◆ **Aufgabe 1**:
Wegen welcher Tatvorwürfe wird laut dem Bericht über das Zugunglück bei Oschersleben gegen den Lokführer des Güterzuges ermittelt?
◆ **Aufgabe 2**:
Führen Sie den Bericht über das Zugunglück bei Oschersleben im Anschluss an seinen letzten Satz fort.

◆ **Ausgewählter Auszug**:
#####
Die Ermittler konzentrieren sich nach dem Zugunfall auf den Lokführer des Güterzuges. Bahnreisende machen sich Sorgen bezüglich der Sicherheit.

Hordorf/Magdeburg/Berlin. Sachsen-Anhalts Ministerpräsident Böhmer (CDU) hat angesichts des schweren Zugunglücks in der Nähe von Oschersleben Verständnis für aufkommende Sorgen von Bahnreisenden geäußert. In den vergangenen drei, vier Jahrzehnten habe es mehrere schwere Bahn-Unfälle gegeben. Er sei sich nicht sicher, dass künftig derartige Vorfälle vermieden werden könnten, sagte Böhmer am Montag in Nachrichtenradio MDR info in Halle. Allerdings sei eine technische Modernisierung der Strecken eine Möglichkeit, solche Risiken deutlich zu vermindern.

Böhmer stimmte den Bestrebungen einzelner Landes-Minister nach einer schnellen Umsetzung der Modernisierung zu. "Natürlich ist das wünschenswert." Allerdings sei die Situation sehr emotional überlagert. Außerdem sei das Land nicht zuständig für Investitionen bei der Bahn. Die Finanzierung müsse abgesprochen werden und sicher sein.

Haltesignal überfahren? Ermittlungen gegen Güterzug-Lokführer

Nach dem schweren Zugunglück in Sachsen-Anhalt konzentrieren sich die Ermittlungen unterdessen auf den Lokführer des Güterzuges. Gegen ihn wird wegen fahrlässiger Tötung, fahrlässiger Körperverletzung und Gefährdung des Bahnverkehrs ermittelt, teilten Staatsanwaltschaft und Polizei an Montag in Magdeburg mit. Der Mann habe vor dem Zusammenstoß möglicherweise ein Haltesignal überfahren. Aufgrund einer Zeugenaussage bestehe ein Anfangsverdacht gegen den Mann. Auch der Aufenthaltsort des Güterzug-Lokführers zum Zeitpunkt des Unfalls muss noch geklärt werden. Zu Berichten, wonach der Lokführer auf der hinteren der beiden Lokomotiven gefunden wurde, sagte der Einsatzleiter der Bundespolizei Ralph Krüger: „Dieses Gerücht haben wir auch gehört, können es aber nicht bestätigen.“ Es sei aber Bestandteil der Ermittlungen, wo sich der Lokführer aufgehalten habe. Krüger verwies darauf, dass eine Lok nicht allein fahre. Es sei aber denkbar, dass der Lokführer sich in Sicherheit gebracht hat, als er den Regionalzug auf sich zufahren sah.
#####
◆ **Vorliegende Daten**:
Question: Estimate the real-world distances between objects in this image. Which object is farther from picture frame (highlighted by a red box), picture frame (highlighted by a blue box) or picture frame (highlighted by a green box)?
#####
◆ **Antwortfeld 1**:
Wegen fahrlässiger Tötung, fahrlässiger Körperverletzung und Gefährdung des Bahnverkehrs.

◆ **Antwortfeld 2**:
+++ Bisher erst zwei der zehn Leichen identifiziert +++

Die Staatsanwaltschaft Magdeburg wollte im Laufe des Montags eine Presseerklärung zum Stand der Ermittlungen herausgeben. Nach dem schweren Zugunglück in Hordorf, bei dem am Sonnabendabend zehn Menschen ums Leben kamen und 23 Verletzungen erlitten, waren die Trümmer des völlig zerstörten Personenzuges in der Nacht zu Montag beseitigt und abtransportiert worden. Die Strecke ist weiter gesperrt.

Landesweite Trauerbeflaggung nach Zugunglück in Hordorf

Nach dem schweren Zugunglück von Hordorf hat das Innenministerium von Sachsen-Anhalt eine landesweite Trauerbeflaggung an öffentlichen Gebäuden angeordnet. Die Regelung gilt ab sofort bis einschließlich Freitag (4. Februar), wie das Ministerium am Montag in Magdeburg mitteilte. Innenminister Holger Hövelmann (SPD) sagte: "Dieses Unglück hat das ganze Land erschüttert." Mit der Trauerbeflaggung wolle das Land "ein Zeichen der Anteilnahme setzen". Sachsen-Anhalt sei in Gedanken bei den Angehörigen der Unfallopfer, betonte Hövelmann.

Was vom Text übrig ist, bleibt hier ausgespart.